Things to do:
[1] Answer the following from the community asset mapping handout:
(a) What is the name of the Philadelphia program that recruited participants through area congregations?
(b) With which local youth leadership organization did Interfaith Works partner when it began its work in New Orleans?
(c) What yearly event resulted from IP/FBW's outreach to colleges and universities in St. Louis?
[2] Reproduce the passage of the community asset mapping handout starting at "Youth-Focused or -Led" and ending at "interfaith youth movement.".

Reading text:
○ ○ ○

Handout 4: Community Asset Mapping List
Provided by the Interfaith Youth Core. Used by permission.
Faith Communities
Faith communities are an important resource because their members and leaders already recognize the role of religion in city life and as an inspiration to service. Additionally, faith communities are already organized, building social capital, and often building assets in the lives of young people. They can offer important resources to improve youth-led interfaith service programs.
Example: Philadelphia's "Walking the Walk" program, a year-long service and leadership program for high school students, decided to recruit participants directly through area congregations. This has allowed organizers to engage faith leaders and institutions as they recruit participants, amplifying the work.
Youth-Focused or -Led Institutions
Youth-focused organizations, such as YMCA s, Boys and Girls Clubs, and high school service-learning offices, are important partners in this work because they are where young people are, and will have wisdom on where youth leadership is in your city.
Example: When they began their work in New Orleans, Interfaith Works decided to partner with a local youth leadership organization called Operation Reach, which had no previous religious or interfaith affiliation, for two small events. This helped build Interfaith Works' credibility with youth and youth organizations around the city and connected them with dozens of young people, which helped them find the individuals interested in leading the interfaith youth movement.
Educational Institutions
Educational institutions, from elementary schools to colleges, private and public, religious and non-religious, are important partners because they are where young people spend most of their time and often have pre-existing resources for youth-led work. Youth-led initiatives will have easier access to money, resources, and people if they involve educational institutions.
Example: Interfaith Partnership/Faith Beyond Walls (IP/FBW), a community interfaith service organization in St. Louis, reached out to local colleges and universities. This resulted in a yearly Day of Interfaith Youth Service for Collegians, which connects college students interested in interfaith work from all over the city and constantly exposes new students and communities to the work of IP/FBW. This has brought mutual benefits of increased financial resources for community partners, and stable partners for college students.

○ ○ ○

Records supplied:
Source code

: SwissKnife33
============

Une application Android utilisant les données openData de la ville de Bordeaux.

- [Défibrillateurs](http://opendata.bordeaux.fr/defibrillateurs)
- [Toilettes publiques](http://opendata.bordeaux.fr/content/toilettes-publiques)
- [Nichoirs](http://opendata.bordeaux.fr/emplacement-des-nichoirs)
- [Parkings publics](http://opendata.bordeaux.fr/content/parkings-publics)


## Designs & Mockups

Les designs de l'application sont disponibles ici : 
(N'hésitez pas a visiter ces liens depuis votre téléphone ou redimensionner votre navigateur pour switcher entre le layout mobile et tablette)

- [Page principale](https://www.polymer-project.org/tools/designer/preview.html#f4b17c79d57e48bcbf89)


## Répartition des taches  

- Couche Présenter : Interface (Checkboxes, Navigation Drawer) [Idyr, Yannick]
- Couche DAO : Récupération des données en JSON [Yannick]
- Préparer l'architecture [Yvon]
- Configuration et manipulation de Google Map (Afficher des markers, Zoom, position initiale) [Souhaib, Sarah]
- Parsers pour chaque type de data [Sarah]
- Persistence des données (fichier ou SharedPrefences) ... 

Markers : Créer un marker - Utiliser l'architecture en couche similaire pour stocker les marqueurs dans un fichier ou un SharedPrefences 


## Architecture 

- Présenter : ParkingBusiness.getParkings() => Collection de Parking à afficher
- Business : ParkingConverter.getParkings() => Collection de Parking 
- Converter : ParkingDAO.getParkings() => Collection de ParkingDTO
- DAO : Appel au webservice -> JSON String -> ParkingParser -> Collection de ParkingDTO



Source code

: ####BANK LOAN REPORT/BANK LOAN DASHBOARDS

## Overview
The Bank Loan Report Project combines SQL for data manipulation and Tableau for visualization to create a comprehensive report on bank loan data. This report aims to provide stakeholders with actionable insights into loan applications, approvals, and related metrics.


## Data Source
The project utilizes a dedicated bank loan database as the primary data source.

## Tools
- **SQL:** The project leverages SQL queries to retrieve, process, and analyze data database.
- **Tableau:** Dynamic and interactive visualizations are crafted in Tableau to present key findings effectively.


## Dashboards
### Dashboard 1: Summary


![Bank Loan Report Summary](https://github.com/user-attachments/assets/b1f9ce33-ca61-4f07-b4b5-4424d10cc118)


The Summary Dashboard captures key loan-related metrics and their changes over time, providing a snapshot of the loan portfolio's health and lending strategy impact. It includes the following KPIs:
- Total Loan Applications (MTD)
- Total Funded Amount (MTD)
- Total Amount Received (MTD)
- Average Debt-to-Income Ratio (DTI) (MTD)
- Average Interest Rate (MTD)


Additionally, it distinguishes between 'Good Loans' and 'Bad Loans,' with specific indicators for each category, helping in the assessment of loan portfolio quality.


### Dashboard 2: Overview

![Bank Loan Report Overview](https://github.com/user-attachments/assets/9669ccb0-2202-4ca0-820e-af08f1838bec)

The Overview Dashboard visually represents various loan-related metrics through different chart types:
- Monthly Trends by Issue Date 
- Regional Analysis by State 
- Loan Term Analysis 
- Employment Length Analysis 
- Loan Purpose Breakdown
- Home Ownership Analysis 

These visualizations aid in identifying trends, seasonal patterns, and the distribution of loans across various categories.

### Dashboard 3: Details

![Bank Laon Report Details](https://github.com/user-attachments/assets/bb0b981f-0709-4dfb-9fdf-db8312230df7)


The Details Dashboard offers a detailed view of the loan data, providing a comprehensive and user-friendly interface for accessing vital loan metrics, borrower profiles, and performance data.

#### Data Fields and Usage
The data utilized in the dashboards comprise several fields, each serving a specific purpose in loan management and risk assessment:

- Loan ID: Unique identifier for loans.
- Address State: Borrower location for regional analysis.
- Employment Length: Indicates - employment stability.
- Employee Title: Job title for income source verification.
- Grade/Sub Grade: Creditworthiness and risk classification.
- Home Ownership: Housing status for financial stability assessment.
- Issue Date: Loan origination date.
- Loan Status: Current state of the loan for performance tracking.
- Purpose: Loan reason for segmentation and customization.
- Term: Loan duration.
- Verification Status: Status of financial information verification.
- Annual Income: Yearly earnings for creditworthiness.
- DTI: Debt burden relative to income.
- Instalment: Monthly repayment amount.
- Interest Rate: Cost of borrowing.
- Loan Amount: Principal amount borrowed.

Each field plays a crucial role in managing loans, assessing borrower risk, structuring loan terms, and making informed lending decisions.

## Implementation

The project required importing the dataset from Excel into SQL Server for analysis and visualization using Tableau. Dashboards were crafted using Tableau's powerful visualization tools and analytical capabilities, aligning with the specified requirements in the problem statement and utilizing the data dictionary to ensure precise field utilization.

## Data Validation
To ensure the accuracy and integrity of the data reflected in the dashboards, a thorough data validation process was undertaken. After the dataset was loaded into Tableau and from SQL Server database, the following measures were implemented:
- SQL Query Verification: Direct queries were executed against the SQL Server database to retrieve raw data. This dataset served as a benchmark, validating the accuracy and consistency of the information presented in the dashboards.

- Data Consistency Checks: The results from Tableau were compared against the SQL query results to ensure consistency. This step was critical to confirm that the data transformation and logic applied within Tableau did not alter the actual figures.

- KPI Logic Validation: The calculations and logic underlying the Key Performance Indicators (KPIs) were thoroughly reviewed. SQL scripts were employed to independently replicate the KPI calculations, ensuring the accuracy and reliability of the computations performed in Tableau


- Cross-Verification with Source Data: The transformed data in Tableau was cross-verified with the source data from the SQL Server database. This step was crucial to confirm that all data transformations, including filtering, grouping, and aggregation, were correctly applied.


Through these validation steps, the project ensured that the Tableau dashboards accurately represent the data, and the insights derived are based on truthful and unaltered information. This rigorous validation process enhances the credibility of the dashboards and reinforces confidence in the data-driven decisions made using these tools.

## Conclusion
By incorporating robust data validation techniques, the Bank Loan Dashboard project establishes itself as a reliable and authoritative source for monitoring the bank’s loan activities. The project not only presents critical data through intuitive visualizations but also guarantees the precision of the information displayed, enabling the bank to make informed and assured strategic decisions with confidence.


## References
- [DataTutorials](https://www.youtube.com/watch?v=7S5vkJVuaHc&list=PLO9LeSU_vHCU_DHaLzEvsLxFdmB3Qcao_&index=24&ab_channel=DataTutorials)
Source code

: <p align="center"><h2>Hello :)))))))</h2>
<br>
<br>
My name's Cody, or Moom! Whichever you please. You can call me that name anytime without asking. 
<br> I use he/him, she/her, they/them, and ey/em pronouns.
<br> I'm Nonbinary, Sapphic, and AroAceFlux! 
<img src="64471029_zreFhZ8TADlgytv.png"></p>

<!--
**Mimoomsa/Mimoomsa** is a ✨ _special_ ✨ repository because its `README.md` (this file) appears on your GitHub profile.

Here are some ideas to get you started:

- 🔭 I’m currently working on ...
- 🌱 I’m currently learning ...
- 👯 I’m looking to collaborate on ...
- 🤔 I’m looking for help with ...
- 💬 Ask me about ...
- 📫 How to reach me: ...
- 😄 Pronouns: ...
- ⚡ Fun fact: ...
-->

○ ○ ○

Answers for the exercise:
[1]
(a) "Walking the Walk"
(b) Operation Reach
(c) A Day of Interfaith Youth Service for Collegians

[2]
Youth-Focused or -Led Institutions
Youth-focused organizations, such as YMCA s, Boys and Girls Clubs, and high school service-learning offices, are important partners in this work because they are where young people are, and will have wisdom on where youth leadership is in your city.
Example: When they began their work in New Orleans, Interfaith Works decided to partner with a local youth leadership organization called Operation Reach, which had no previous religious or interfaith affiliation, for two small events. This helped build Interfaith Works' credibility with youth and youth organizations around the city and connected them with dozens of young people, which helped them find the individuals interested in leading the interfaith youth movement.